Drask shrugged his broad shoulders. “I think you will discover we have different words for many of the same things.”
“It does seem that way,” she conceded.
“You miss him.” It was a simple statement of fact, not a question.
“Who, Warlan? Of course I miss him. He was my hus… my soulmate. I haven’t seen him in seven years. I thought maybe he’d been killed or kidnapped by the mons… by your people.”
“We have no interest in stealing away your people. Lilak, I have lived for several centuries now. Long enough to see the rise and fall of many, many men and women. Long enough to grieve the loss of not only many of my own people, but many of your Forlorn. I remember the first Deporta, before the wars destroyed everything built, everything gained.”
“The first Deporta?

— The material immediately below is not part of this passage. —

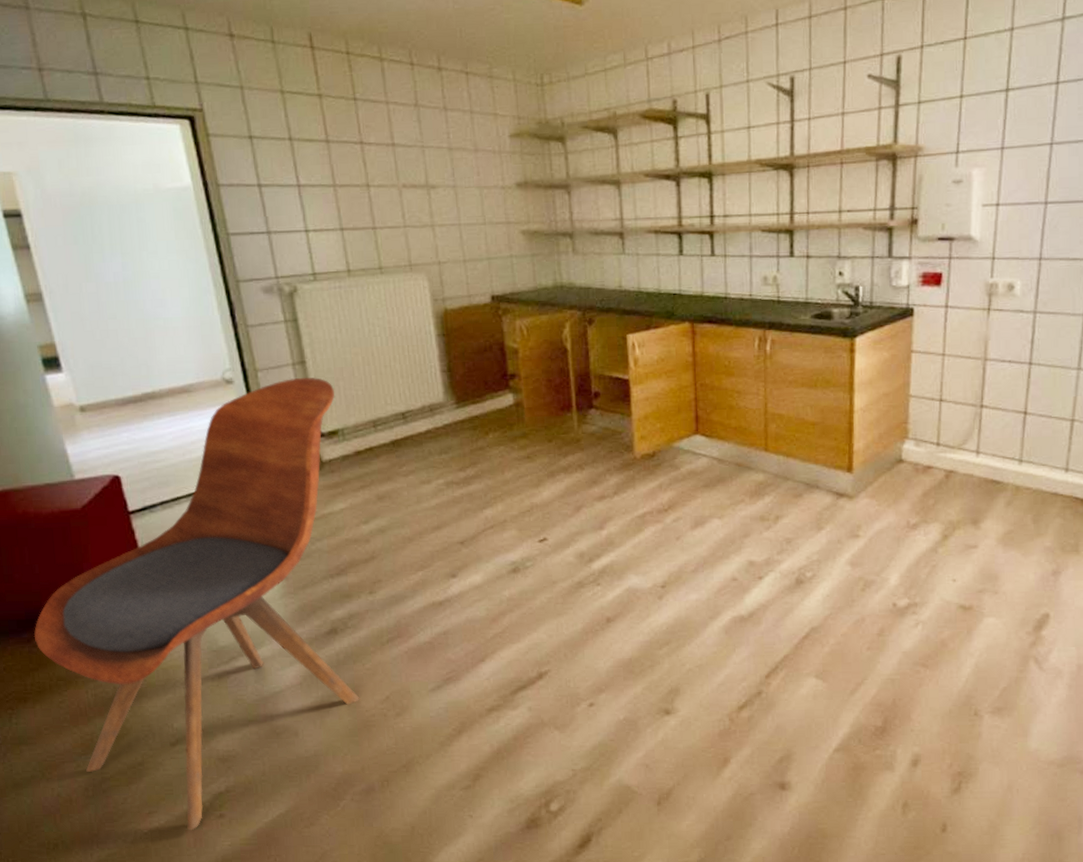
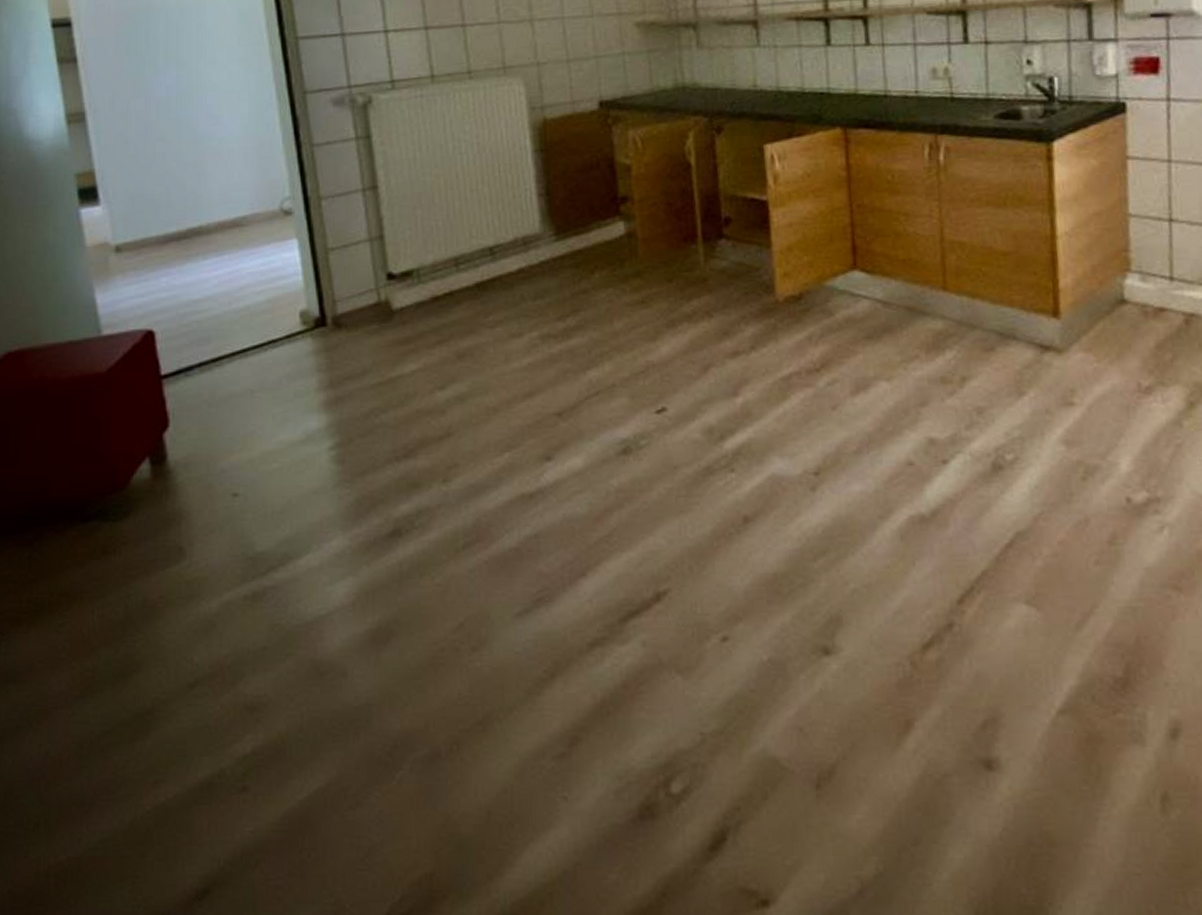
dining chair: present [33,377,360,831] -> none [36,205,427,809]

What does that mean?”
“The Forlorn have a complicated, messy history. Even I do not know the entire story. They were formed before I was born. But their history has been littered with senseless loss, a constant pursuit of power and control.”
“And the Jadelin have never fought amongst themselves?” Lilak demanded. “Surely your people can’t be perfect.”
“My people are a lot like you, Lilak. We are missing our history. Our origins. We do not know where we came from. Like your Warlan, we remain in the darkness, unsure of where to even search for answers.
“I know more about the Forlorn than I do about those who came before me. And every day our Orenda grows weaker, less focused on the three paths. We are a dying people, just like the Forlorn.”
Lilak looked over at the Jadelin. His icy eyes were lost in thought as though focusing on something distant, far away.
“And your lineal, ascendancy, is okay with this?”
“I am the ascendancy,” Drask said heavily.